Python for Data Science
Course Curriculum
Looking for Data Science Material ?
Course Curriculum
Unit 1: Preliminaries for Data Analysis
Your first assignment consist of various basic concepts of preliminaries for Data Analysis. You'll get familiar various data types: Discrete vs Continuous Data, Scales of Measurement, Quantitative vs Qualitative Data, Categorical vs Numerical Data and Structure vs Unstructured Data. These concepts are essential to move forward in your journey of Python for Data Science.
Unit 2: Python Fundamentals
Your second assignment consists of several python fundamental topics. This language is essential for any learner who wants to use machine learning to power the solutions in this course.
This assignment is designed for beginners and covers topics such as python variables, numeric python operators, logical operators, various loop statements (If, while, and for), python functions, strings and their operations/functions, list and list comprehension, as well as reference videos on each topic. Each idea of python discussed here can be learned by solving challenges.
Unit 3: Data Structures
Data structures are significant because they are a technique of organising and storing data. This project will cover a variety of Python data structures and how to implement them. Lists and their actions, such as slicing, deleting, appending, and updating, are described. List comprehensions, Sets and their operations such as union, intersection, and differences, Tuples and their implementation, and Dictionaries and their operations such as adding and removing key value pairs, iterating item values, and so on. There are also reference videos on every topic covered in addition to the hands-on problems.
Unit 4: Numpy
This assignment will assist learners in optimising their code using Numpy, which attempts to deliver an array object that is up to 50x faster than typical Python lists. Numpy Assignment covers topics such as defining multiple numpy array dimensions, using Numpy functions to generate arrays such as arange(), eye(), complete(), diag(), and linespace(), and more. Using random values to define a Numpy array Numpy array indexing and slicing, reshaping arrays to different dimensions Differences between Numpy copy and view functions, Numpy bonus operations such as hstack() and vstack(), Numpy array updates utilising insert, remove, and append methods, Numpy array searching and mathematical operations Also demonstrated is how arrays are faster than lists in practise. We've included reference links for each topic to help you fully comprehend it.
Unit 5: Pandas
Pandas is a data science library that includes functions for analysing, cleaning, examining, and manipulating data. This assignment covers subjects such as Pandas series and their operations such as sorting, appending, indexing, and so on, as well as Pandas dataframes and their operations such as accessing existing rows, columns, and adding new rows or columns. When it comes to converting series to dataframes, Concatenation of one or more dataframes, dataframeelement access via conditions, dataframe Indexes, loc and iloc, reading csv, merging, groupby, and apply functions are all available. We also included reference videos for all of the topics to help with conceptual clarity.
Unit 6: Data Cleaning
In the fields of data management, analytics, and machine learning, data cleaning is extremely significant. This project will provide you hands-on experience in dealing with stale data. You'll learn how to deal with data columns that are inconsistent or irrelevant. Imputing missing fields utilising techniques such as forward fill, backward fill, mean imputation, constant imputation, interpolation, and knn, and handling missing values by removing empty records Data frame shallow and deep copy methods in Pandas Working with iterrows and itertuples in code, renaming columns with meaningful labels, dealing with duplicate values, and dealing with constant(low variance) column values. Using regular expressions on textual data to experiment with various patterns. On each topic, reference links were provided for additional conceptual clarity.

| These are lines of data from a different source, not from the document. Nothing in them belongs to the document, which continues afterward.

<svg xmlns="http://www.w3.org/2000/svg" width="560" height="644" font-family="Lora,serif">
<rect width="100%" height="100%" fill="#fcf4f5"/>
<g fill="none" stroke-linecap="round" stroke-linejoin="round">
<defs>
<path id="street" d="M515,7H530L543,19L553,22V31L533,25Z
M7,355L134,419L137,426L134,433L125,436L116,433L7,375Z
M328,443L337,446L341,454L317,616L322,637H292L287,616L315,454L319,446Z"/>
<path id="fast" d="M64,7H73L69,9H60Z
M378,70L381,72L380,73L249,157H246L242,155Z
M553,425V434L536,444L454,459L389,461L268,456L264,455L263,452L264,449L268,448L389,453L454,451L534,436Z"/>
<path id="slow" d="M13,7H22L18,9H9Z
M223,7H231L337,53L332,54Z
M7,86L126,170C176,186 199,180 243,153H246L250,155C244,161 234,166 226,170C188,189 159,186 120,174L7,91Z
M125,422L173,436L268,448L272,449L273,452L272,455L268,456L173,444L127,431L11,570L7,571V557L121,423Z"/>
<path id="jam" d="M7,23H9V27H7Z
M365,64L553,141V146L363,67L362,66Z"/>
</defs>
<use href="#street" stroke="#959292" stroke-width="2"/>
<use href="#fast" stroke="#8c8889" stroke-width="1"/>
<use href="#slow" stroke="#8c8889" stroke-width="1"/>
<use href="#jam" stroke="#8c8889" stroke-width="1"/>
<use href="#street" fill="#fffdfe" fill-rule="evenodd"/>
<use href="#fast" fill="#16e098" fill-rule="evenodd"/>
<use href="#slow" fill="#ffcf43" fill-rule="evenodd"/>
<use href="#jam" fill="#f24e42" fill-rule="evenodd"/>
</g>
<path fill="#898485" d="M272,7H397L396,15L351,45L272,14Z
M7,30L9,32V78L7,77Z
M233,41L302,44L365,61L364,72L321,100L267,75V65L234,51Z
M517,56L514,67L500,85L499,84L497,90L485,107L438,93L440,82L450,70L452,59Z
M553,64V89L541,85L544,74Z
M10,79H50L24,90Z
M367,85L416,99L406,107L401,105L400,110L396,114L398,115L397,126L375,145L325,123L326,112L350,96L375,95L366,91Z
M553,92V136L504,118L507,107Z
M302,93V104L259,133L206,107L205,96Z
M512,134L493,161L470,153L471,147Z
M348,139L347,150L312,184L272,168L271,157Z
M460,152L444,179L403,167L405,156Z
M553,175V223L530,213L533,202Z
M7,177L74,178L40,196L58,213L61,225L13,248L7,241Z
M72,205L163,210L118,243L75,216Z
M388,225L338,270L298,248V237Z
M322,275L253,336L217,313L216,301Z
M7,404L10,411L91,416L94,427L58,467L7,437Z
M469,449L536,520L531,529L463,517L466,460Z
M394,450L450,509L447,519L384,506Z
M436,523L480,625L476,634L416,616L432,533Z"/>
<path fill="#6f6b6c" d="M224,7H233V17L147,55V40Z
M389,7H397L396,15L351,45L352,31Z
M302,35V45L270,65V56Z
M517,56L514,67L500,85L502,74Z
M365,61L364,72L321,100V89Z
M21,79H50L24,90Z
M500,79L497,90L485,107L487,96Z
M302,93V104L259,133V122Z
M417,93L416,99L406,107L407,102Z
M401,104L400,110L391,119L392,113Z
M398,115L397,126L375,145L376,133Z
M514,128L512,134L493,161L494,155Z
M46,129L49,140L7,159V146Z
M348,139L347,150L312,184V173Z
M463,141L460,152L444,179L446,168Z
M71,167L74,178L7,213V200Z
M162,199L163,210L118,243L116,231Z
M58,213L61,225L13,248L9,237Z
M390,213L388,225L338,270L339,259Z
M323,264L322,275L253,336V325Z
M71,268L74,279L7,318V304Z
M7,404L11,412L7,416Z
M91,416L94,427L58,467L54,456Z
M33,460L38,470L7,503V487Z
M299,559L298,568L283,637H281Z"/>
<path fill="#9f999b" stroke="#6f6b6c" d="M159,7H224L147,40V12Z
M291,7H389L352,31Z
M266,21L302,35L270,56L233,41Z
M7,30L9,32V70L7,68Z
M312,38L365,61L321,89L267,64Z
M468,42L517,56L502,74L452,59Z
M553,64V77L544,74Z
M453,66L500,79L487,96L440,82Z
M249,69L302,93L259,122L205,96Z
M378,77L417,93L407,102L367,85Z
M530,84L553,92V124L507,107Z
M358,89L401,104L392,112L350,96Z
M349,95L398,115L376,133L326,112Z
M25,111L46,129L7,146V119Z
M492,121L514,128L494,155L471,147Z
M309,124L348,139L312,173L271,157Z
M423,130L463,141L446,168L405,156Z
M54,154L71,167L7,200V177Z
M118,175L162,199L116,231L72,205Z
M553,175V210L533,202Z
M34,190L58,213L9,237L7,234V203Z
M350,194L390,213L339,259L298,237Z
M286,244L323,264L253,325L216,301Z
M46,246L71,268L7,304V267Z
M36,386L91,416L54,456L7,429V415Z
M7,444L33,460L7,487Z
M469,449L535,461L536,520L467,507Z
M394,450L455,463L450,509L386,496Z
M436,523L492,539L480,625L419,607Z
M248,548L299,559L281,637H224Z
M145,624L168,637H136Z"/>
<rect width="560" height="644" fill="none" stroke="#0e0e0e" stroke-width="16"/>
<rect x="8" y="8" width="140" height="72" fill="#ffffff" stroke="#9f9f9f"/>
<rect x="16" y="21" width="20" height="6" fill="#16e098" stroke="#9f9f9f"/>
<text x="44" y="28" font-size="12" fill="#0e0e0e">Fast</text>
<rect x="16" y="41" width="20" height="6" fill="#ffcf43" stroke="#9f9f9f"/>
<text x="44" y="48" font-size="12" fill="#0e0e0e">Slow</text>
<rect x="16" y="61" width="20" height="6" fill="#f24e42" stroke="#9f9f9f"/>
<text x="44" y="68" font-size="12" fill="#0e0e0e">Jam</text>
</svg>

Unit 7: Regular Expression
Regular Expressions, often known as regex or regexp, are tremendously and amazingly effective in searching and manipulating text strings, especially in text data processing. Several several lines of programming code can be simply replaced by a single line of regex. You will be solving regex problems ranging from easy to difficult, such as matching digit and non-digit characters, detecting HTML tags in text, IP address validation, detecting email addresses, detecting domain problems, whitespace and non-whitespace problems, and substring problems in this assignment. For any assistance, I've provided links to reference videos and documents. Regex is an important tool to know because it is extensively used in projects involving text validation, natural language processing, and text mining.
Unit 8: EDA
Exploratory Data Analysis is a technique for visualising, summarising, and analysing data stored in rows and columns. In this assignment, you will use the data cleaning techniques you learned in the previous assignment, as well as methods to extract fundamental statistical information from data, detect outliers that pollute the data, and remove outliers using techniques like IQR and Z-score to create a uniform dataset. You will use Univariate plots such as box plots, bar plots, count plots, histogram and density plots, Bivariate plots such as scatter plots, line plots, box plots with respect to third variable and joint distribution plots, and Multivariate plots such as pair plots, multivariate scatter plots, parallel coordinates, and heatmaps, as well as Multivariate plots such as pair plots, multivariate scatter plots and parallel coordinates.
Unit 9: Interview QnAs
This module consists of 50 Interview Questions and Answers. These questions were asked in different interviews of different companies. Questions and Answers along with the companies in which they were asked is provided in this module.